▶ **WHAT TO WORK ON**:
What lines below include the word "tecnologie"? Copy each one.

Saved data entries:
*** Block opens ***
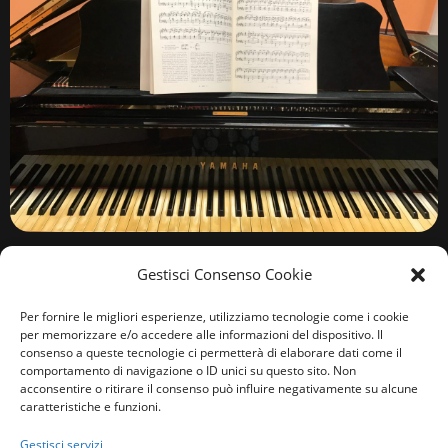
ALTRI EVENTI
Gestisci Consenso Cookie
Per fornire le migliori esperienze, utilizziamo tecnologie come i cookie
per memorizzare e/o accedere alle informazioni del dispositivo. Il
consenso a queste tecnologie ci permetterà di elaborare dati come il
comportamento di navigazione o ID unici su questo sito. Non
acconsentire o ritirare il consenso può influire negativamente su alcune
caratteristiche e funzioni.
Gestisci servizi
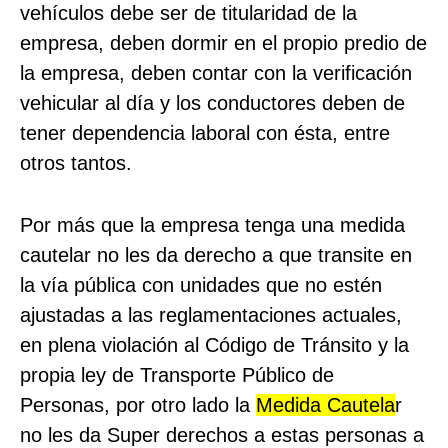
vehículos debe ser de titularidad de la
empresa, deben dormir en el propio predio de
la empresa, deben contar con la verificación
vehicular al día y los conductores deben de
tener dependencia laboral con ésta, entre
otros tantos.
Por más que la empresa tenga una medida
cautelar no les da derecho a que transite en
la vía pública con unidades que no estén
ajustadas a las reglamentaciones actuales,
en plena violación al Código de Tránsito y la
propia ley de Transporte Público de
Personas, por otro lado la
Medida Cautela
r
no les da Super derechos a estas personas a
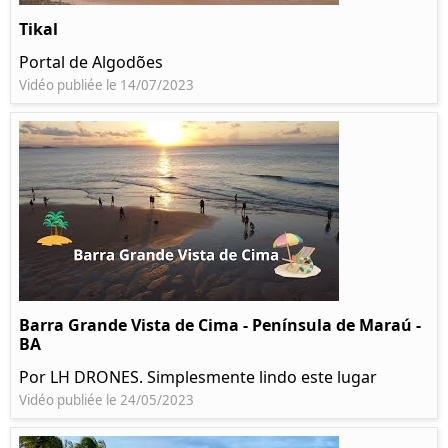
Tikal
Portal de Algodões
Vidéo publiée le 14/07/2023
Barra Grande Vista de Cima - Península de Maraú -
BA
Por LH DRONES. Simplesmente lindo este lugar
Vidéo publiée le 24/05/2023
*** Block closes ***
▶ **THE ANSWER**:
Per fornire le migliori esperienze, utilizziamo tecnologie come i cookie
consenso a queste tecnologie ci permetterà di elaborare dati come il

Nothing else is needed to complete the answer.